Crítica de Black Mirror: White Christmas
WHITE MIRROR – Contiene Spoilers sobre el episodio.
La serie británica Black Mirror creada por Charlie Brooker ha conseguido en dos temporadas (de tres capítulos independientes cada una) dibujar un futuro distópico no muy lejano donde sentirnos terriblemente identificados. Un retrato de la sociedad actual a través de una de sus obsesiones: la tecnología, las pantallas, todos estos aparatos que, apagados, no son más que exactamente eso: un espejo negro. Black Mirror es este espejo en el que, a pesar de la dureza del reflejo que devuelve, queremos seguir mirándonos.
Este diciembre se estrenaba con gran expectativa un capítulo especial navideño de duración excepcional de 90 minutos titulado, precisamente, White Christmas. Dirigido por Carl Tibbets (quien ya dirigió el capítulo 2×02, White Bear) y con John Hamm, Rafe Spall y Oona Chaplin entre el reparto.
Hasta ahora, cada capítulo se había centrado en un aspecto concreto de esta distopía: la muerte, la memoria, la política, la justicia, etc. Una proyección de nuestros miedos y de nuestra vida cotidiana. Significativamente, si hablas de la serie en una conversación de café nunca habrá consenso sobre cuál es el mejor capítulo: cada cual tiene su preferencia y sus argumentos para defenderla. Esto es un claro ejemplo de cómo Black Mirror ha mantenido un nivel altísimo de calidad, ha explotado un motivo que nos inquieta y nos fascina a partes iguales.

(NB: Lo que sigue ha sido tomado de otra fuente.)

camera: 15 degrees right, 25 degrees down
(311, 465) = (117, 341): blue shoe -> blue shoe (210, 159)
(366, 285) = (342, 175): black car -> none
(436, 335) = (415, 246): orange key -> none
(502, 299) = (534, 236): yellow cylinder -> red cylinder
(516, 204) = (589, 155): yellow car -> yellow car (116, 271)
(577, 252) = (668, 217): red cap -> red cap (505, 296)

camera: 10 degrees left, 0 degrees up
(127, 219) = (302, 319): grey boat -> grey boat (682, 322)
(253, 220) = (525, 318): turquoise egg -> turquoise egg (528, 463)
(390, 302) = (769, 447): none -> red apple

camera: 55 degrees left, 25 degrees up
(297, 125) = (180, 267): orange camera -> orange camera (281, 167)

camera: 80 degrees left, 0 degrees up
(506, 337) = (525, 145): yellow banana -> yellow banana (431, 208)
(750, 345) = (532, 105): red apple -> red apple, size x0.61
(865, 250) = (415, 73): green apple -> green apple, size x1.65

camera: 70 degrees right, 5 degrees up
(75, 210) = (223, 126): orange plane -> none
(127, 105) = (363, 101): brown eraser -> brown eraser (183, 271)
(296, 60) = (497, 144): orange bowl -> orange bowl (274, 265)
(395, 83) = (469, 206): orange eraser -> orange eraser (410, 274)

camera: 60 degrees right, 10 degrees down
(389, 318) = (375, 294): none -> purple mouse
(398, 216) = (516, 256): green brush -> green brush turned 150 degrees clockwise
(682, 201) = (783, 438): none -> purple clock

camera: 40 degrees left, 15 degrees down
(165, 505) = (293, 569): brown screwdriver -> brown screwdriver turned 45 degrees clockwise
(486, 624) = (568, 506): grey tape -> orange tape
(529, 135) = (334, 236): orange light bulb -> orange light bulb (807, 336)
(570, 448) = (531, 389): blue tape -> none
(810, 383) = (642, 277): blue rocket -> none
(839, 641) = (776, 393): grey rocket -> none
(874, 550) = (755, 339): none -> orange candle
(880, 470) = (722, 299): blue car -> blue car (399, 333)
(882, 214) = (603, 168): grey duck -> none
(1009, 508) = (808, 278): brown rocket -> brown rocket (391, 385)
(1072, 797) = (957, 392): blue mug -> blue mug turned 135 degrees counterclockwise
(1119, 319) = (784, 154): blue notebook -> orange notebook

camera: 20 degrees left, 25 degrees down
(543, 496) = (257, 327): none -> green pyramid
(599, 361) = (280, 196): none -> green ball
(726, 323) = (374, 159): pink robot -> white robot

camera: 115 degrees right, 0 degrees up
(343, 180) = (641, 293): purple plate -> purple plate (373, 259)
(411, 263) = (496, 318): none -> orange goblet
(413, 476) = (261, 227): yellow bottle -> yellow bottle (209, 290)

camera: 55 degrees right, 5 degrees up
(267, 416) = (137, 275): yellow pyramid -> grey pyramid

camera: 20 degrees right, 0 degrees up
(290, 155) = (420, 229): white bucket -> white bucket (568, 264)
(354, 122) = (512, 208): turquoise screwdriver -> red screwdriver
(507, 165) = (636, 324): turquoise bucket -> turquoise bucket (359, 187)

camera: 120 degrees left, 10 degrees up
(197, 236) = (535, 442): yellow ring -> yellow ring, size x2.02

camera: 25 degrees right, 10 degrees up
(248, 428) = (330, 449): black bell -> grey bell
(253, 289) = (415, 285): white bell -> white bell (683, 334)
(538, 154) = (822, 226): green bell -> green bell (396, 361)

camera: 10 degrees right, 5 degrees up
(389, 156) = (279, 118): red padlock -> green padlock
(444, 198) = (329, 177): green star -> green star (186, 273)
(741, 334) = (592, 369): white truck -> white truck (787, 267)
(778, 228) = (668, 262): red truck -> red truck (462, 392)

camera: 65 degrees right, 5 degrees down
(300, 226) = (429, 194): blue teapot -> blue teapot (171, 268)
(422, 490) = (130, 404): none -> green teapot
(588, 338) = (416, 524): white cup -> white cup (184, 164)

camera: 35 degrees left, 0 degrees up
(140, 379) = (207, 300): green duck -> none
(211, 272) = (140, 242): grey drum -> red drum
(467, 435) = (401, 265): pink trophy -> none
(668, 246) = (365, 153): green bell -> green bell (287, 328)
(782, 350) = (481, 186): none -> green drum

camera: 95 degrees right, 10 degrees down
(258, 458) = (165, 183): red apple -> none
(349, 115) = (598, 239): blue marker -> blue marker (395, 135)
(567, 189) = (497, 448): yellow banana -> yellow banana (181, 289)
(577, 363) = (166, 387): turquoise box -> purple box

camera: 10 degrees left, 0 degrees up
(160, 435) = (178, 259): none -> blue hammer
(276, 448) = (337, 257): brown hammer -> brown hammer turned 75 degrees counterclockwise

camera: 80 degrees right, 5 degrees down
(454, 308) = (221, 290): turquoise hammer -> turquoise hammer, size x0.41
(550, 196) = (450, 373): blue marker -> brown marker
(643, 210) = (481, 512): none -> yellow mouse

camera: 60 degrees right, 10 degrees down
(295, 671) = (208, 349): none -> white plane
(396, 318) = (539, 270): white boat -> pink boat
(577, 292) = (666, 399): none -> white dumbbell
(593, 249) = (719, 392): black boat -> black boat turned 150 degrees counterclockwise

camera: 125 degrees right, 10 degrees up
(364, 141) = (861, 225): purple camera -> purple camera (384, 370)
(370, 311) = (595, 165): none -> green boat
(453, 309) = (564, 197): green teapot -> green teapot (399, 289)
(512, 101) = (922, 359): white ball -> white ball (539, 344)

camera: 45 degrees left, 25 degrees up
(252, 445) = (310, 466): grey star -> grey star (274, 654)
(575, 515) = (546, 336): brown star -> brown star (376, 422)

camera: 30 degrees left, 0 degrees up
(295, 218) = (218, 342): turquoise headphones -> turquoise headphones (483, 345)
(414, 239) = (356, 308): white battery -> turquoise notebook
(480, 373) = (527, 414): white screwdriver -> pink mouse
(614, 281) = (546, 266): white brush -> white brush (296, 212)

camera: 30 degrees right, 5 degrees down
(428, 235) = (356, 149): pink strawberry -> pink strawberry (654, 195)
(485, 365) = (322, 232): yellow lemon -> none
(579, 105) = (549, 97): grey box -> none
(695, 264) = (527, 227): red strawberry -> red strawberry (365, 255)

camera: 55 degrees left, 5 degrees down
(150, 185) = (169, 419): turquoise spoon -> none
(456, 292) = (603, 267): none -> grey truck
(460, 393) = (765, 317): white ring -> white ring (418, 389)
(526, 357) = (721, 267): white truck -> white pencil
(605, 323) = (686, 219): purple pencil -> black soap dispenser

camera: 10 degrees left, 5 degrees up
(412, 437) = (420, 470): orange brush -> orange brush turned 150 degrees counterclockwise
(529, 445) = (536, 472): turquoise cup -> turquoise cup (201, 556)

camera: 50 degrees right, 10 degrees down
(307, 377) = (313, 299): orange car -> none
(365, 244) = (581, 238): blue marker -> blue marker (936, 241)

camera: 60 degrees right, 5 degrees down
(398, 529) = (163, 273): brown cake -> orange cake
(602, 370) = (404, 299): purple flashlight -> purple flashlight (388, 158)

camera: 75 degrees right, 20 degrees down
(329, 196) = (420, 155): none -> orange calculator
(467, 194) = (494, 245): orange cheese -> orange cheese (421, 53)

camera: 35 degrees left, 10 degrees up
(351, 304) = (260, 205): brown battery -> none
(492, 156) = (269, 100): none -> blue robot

El capítulo que nos ocupa, sin embargo, no ha logrado mantenerse a la altura de la expectativa. Sin restarle méritos a las destrezas interpretativas y visuales, la trama deambula sin encontrar un rumbo claro, y el resultado acaba siendo una pieza virtuosa pero menos contundente de lo que nos tenía acostumbrados.
En un inicio, parece que la flecha va hacia la destrucción de la barrera entre lo real y lo virtual, la proyección de un mundo donde ha desaparecido todo rastro de intimidad debido, sobre todo, a que todo el mundo lleva implantada en el ojo una «lentilla» que hace a la vez de teléfono, de cámara, de red social, etc. (es decir, las «Google Glasses» sólo que en este caso «Google Lentillas»).
Pero después introduce otro factor que es la posibilidad de estas instrumentos de «bloquear» alguien. De manera similar a la que hoy en día lo hacemos en Facebook o en otras redes sociales, en medio de una acalorada discusión en el mundo distópico de Charlie Brooker se puede impedir a alguien de sentir y ser sentido, e incluso de ver y ser visto. Y además, puede ser de forma definitiva. Se trata, sin duda, de una aplicación interesante, pero no queda suficientemente sustentada ni explicada por la trama. Uno de los protagonistas de White Christmas se encuentra «bloqueado» por la que hasta el momento era su pareja, y en este hecho se basa el drama del personaje. Pero por más cruel y dura que nos parezca su situación es tramposa, ya que no lo es por efectos de las nuevas tecnologías sino de una droga mucho más antigua y cruenta: el amor. (¿No sería lo mismo si ella en lugar de «bloquearlo» simplemente le hubiera dejado?)
Otro hilo de la narración nos lleva a una reflexión en torno a la esclavitud tecnológica: si hoy en día ya somos bastante esclavos del móvil, de la tecnología, de la de la red, de mirarnos el ombligo, Tibbets lo lleva al extremo cuando nosotros mismos nos convertimos en una cookie, es decir, nos hacemos extraer nuestra conciencia para hacer un «mini-yo» que trabaje para nosotros. Se trata de una literal auto-esclavitud: nos hacemos prisioneros de nosotros mismos por nuestro propio interés. Pero otra vez, una genial idea se encuentra poco apoyada por la trama: la protagonista se hace hacer una cookie de sí misma nada menos que para que le controle la casa y le tueste las tostadas a su gusto.
Más tarde, la idea de la cookie se conecta también con su utilización para la justicia: sirve para extraer a los prisioneros una confesión de su crimen (pudiendo así relacionar el capítulo con el anterior del mismo director, de temática similar). Además, como la extracción de la conciencia es, en el fondo, un desdoblamiento de la personalidad, una clonación, al final descubrimos que el protagonista se encuentra atrapado en una mise en abyme, un juego de espejos, un show de Truman, un cuadro de Escher bastante ingenioso.
El resultado es un excelente producto televisivo a nivel de realización e interpretación, pero con un motivo y una trama demasiado desdibujados, un Black Mirror menos Black, una especie de White Mirror que no me atrevería a criticar si no fuera por las implacables imágenes que la serie de Charlie Brooker nos había hecho llegar anteriormente. Esperaremos, impacientemente, más y mejor.